_Problem statement:_ Reproduce the lines of the material below verbatim, beginning with the line containing "vizitează-ne pe Instagram" and continuing through the end of the material, both ends included. Leave the pictures out of your answer.

_Study material:_
# # # # # # #

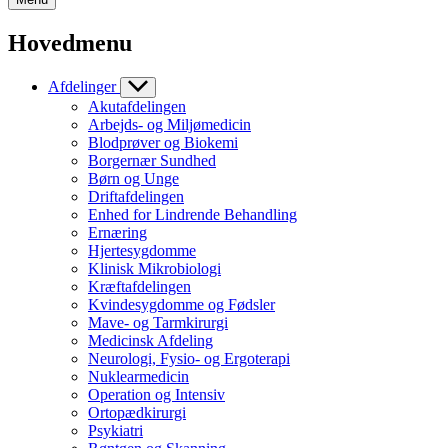
Hovedmenu
Afdelinger
Akutafdelingen
Arbejds- og Miljømedicin
Blodprøver og Biokemi
Borgernær Sundhed
Børn og Unge
Driftafdelingen
Enhed for Lindrende Behandling
Ernæring
Hjertesygdomme
Klinisk Mikrobiologi
Kræftafdelingen
Kvindesygdomme og Fødsler
Mave- og Tarmkirurgi
Medicinsk Afdeling
Neurologi, Fysio- og Ergoterapi
Nuklearmedicin
Operation og Intensiv
Ortopædkirurgi
Psykiatri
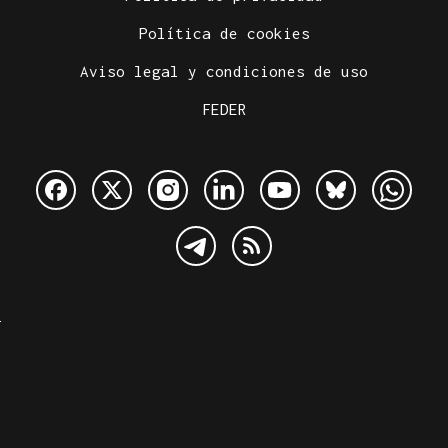
Política de cookies
Aviso legal y condiciones de uso
FEDER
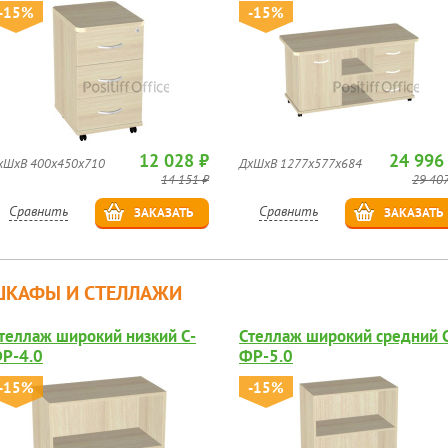
-15%
-15%
12 028 ₽
24 996
хШхВ 400х450х710
ДхШхВ 1277х577х684
14 151 ₽
29 407
Сравнить
Сравнить
ЗАКАЗАТЬ
ЗАКАЗАТЬ
ШКАФЫ И СТЕЛЛАЖИ
теллаж широкий низкий С-
Стеллаж широкий средний 
Р-4.0
ФР-5.0
-15%
-15%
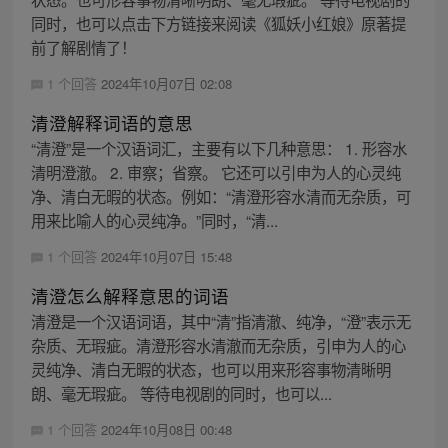
同时，也可以点击下方链接来阅读《狐妖小红娘》原著提
前了解剧情了！
1 个回答
2024年10月07日 02:08
清澄解释词语的意思
“清澄”是一个汉语词汇，主要有以下几种意思： 1. 形容水
清明澄澈。 2. 审察；省察。 它还可以引申为人的心灵纯
净、清白无暇的状态。例如：“清澄形容水清而无杂质，可
用来比喻人的心灵纯净。”同时，“清...
1 个回答
2024年10月07日 15:48
清澄怎么解释意思的词语
清澄是一个汉语词语，其中“清”指清澈、纯净，“澄”表示无
杂质、无瑕疵。清澄形容水清澈而无杂质，引申为人的心
灵纯净、清白无暇的状态，也可以用来形容事物清晰明
朗、毫无瑕疵。 等待电视剧的同时，也可以...
1 个回答
2024年10月08日 00:48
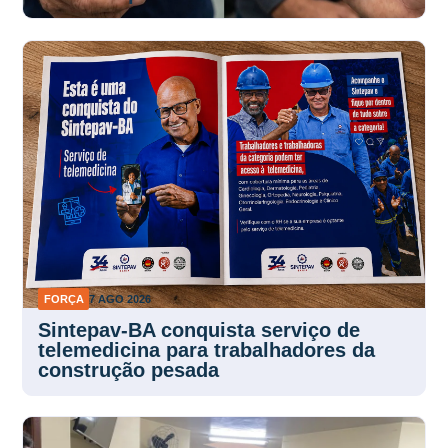
FORÇA
7 AGO 2026
Sintepav-BA conquista serviço de
telemedicina para trabalhadores da
construção pesada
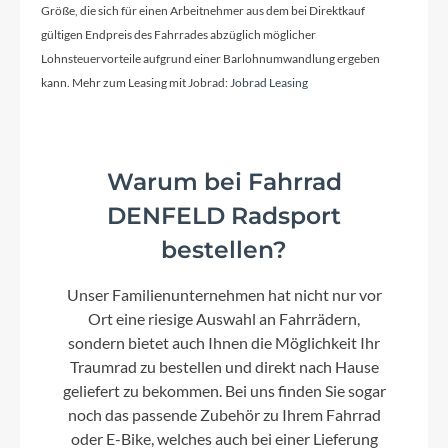
Größe, die sich für einen Arbeitnehmer aus dem bei Direktkauf
gültigen Endpreis des Fahrrades abzüglich möglicher
Lohnsteuervorteile aufgrund einer Barlohnumwandlung ergeben
kann. Mehr zum Leasing mit Jobrad:
Jobrad Leasing
Warum bei Fahrrad
DENFELD Radsport
bestellen?
Unser Familienunternehmen hat nicht nur vor
Ort eine riesige Auswahl an Fahrrädern,
sondern bietet auch Ihnen die Möglichkeit Ihr
Traumrad zu bestellen und direkt nach Hause
geliefert zu bekommen. Bei uns finden Sie sogar
noch das passende Zubehör zu Ihrem Fahrrad
oder E-Bike, welches auch bei einer Lieferung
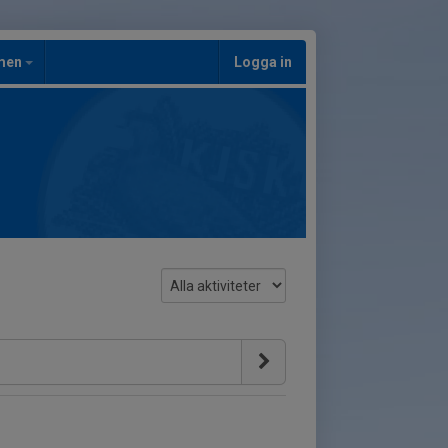
men
Logga in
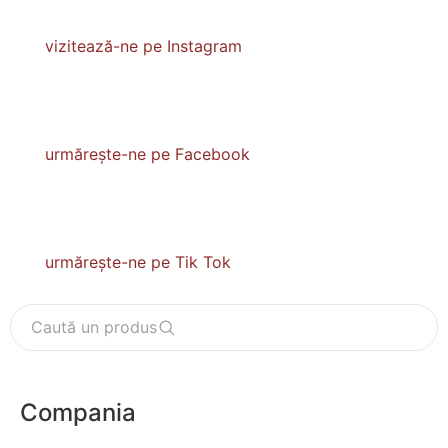
vizitează-ne pe Instagram
urmărește-ne pe Facebook
urmărește-ne pe Tik Tok
Caută un produs
Compania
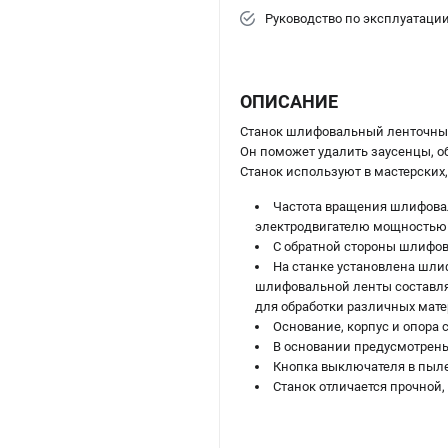
Руководство по эксплуатаци
ОПИСАНИЕ
Станок шлифовальный ленточн
Он поможет удалить заусенцы, об
Станок используют в мастерских,
Частота вращения шлифоваль
электродвигателю мощностью 14
С обратной стороны шлифов
На станке установлена шли
шлифовальной ленты составля
для обработки различных мате
Основание, корпус и опора 
В основании предусмотрены
Кнопка выключателя в пы
Станок отличается прочной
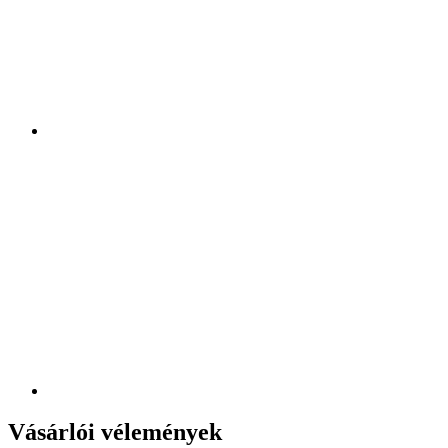
Vásárlói vélemények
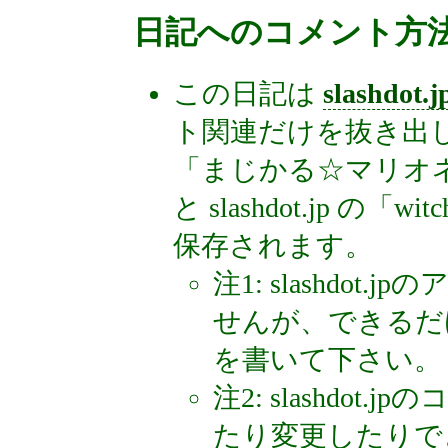
日記へのコメント方
この日記は
slashdot.j
ト関連だけを抜き出
「まじかる☆マリオ
と slashdot.jp 
保存されます。
注1: slashdo
せんが、できるだ
を書いて下さい。
注2: slashdo
たり変更したりで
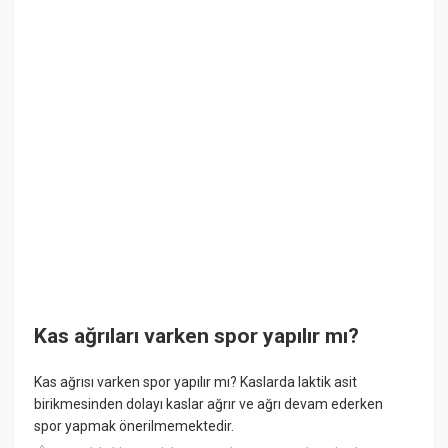
Kas ağrıları varken spor yapılır mı?
Kas ağrısı varken spor yapılır mı? Kaslarda laktik asit
birikmesinden dolayı kaslar ağrır ve ağrı devam ederken
spor yapmak önerilmemektedir.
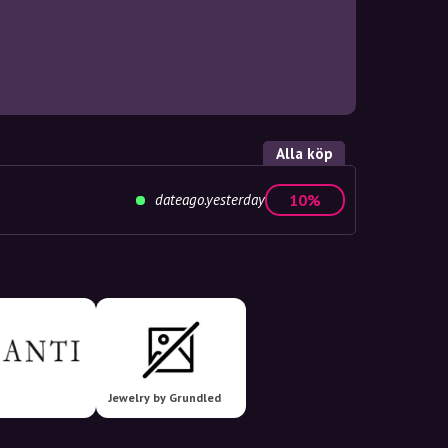
Alla köp
dateago.yesterday
10%
Jewelry by Grundled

# # # # # # #

_Answer space:_
vizitează-ne pe Instagram
urmărește-ne pe Facebook
urmărește-ne pe Tik Tok
Caută un produs
Compania
Руководство по эксплуатаци
ОПИСАНИЕ
Станок шлифовальный ленточн
Он поможет удалить заусенцы, об
Станок используют в мастерских,
Частота вращения шлифоваль
электродвигателю мощностью 14
С обратной стороны шлифов
На станке установлена шли
шлифовальной ленты составля
для обработки различных мате
Основание, корпус и опора 
В основании предусмотрены
Кнопка выключателя в пы
Станок отличается прочной
Vásárlói vélemények
日記へのコメント方
この日記は
slashdot.j
ト関連だけを抜き出
「まじかる☆マリオ
と slashdot.jp 
保存されます。
注1: slashdo
せんが、できるだ
を書いて下さい。
注2: slashdo
たり変更したりで
Kas ağrıları varken spor yapılır mı?
Kas ağrısı varken spor yapılır mı? Kaslarda laktik asit
birikmesinden dolayı kaslar ağrır ve ağrı devam ederken
spor yapmak önerilmemektedir.
Alla köp
dateago.yesterday
10%
Jewelry by Grundled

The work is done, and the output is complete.